Task brief:
Beginning with the line where "AJOUTER AU PANIER" appears, set down each line exactly until the records below end, and omit the pictures.

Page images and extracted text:
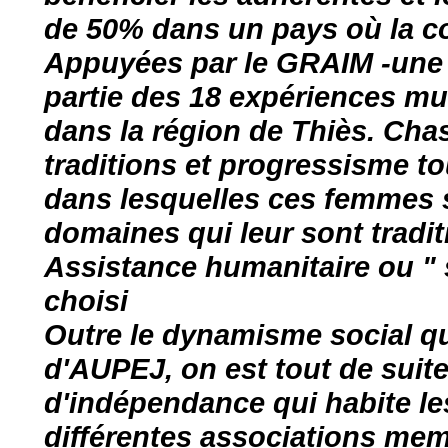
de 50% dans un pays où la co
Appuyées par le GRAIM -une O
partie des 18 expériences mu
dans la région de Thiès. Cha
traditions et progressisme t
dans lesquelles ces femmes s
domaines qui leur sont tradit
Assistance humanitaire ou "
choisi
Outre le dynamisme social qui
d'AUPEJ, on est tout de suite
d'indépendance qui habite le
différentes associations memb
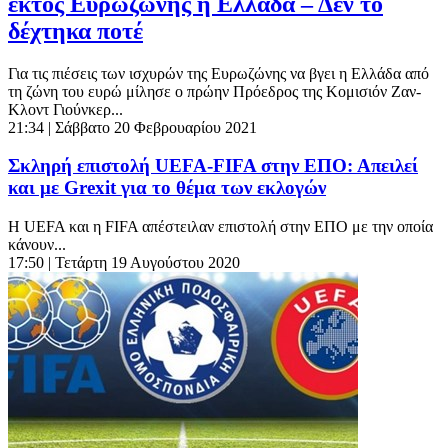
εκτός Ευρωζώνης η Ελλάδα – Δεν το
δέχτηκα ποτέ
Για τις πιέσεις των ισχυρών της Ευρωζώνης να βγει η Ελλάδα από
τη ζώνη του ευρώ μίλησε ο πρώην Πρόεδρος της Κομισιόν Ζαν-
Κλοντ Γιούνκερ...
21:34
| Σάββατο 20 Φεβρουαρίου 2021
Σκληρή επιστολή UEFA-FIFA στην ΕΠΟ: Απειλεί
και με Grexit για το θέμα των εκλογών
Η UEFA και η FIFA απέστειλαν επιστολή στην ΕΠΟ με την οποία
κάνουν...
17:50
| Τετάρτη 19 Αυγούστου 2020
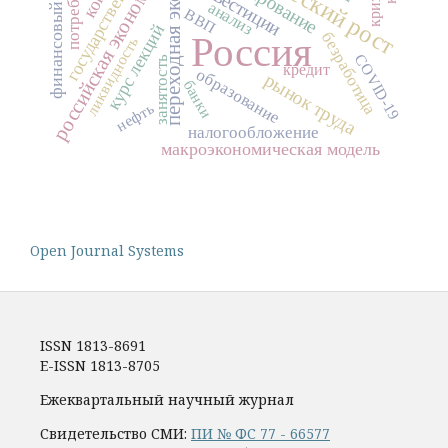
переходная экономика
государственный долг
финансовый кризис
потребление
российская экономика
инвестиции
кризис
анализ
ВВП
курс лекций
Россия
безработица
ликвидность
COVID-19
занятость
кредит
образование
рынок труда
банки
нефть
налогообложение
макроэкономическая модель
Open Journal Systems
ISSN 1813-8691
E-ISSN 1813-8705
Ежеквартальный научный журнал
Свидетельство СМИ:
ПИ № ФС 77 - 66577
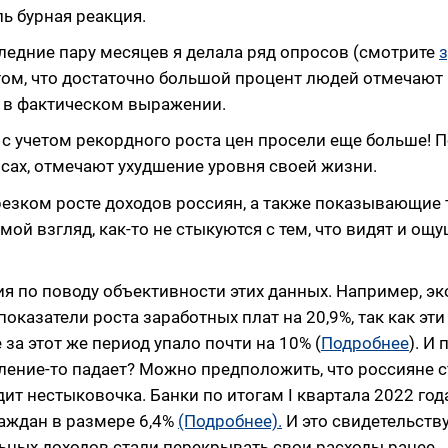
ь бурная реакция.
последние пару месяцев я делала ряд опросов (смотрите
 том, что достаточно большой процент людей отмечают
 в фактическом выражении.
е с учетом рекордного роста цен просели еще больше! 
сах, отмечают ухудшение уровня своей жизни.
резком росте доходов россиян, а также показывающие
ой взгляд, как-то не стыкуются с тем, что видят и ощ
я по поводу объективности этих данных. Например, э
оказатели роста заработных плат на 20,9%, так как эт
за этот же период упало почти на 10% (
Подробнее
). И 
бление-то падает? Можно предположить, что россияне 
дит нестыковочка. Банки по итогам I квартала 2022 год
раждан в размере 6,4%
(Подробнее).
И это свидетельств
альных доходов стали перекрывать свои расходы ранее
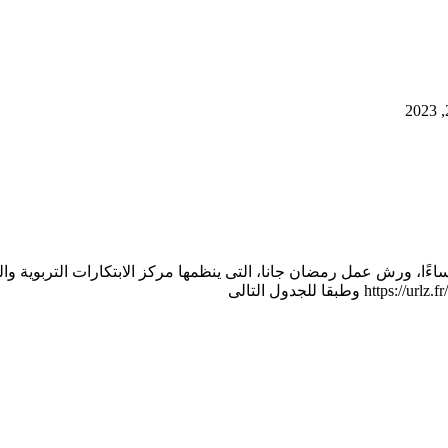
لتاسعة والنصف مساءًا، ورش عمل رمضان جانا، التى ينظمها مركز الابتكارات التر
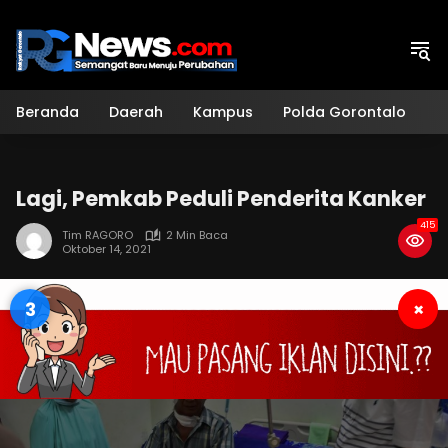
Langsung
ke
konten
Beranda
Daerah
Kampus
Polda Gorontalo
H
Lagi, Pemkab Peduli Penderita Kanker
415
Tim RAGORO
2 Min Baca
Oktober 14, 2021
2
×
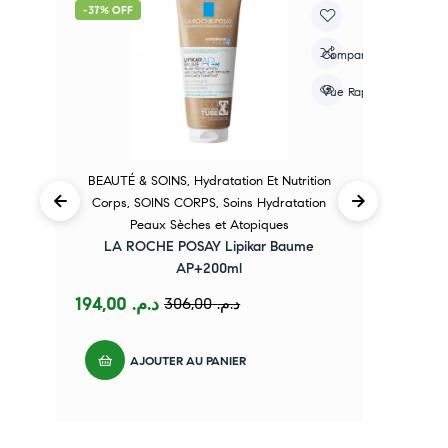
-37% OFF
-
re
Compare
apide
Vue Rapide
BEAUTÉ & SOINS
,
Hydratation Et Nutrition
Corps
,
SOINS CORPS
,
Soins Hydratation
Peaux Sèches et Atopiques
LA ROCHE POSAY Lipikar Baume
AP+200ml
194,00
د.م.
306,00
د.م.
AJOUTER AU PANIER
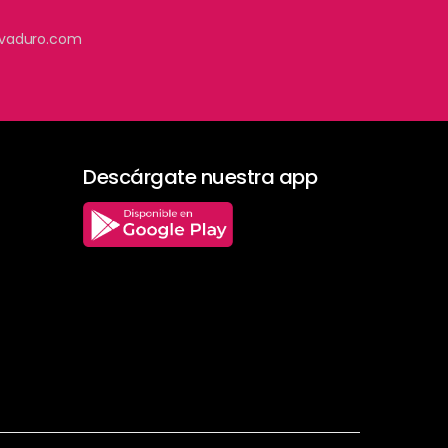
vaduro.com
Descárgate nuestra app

Answer for the task:
AJOUTER AU PANIER
vaduro.com
Descárgate nuestra app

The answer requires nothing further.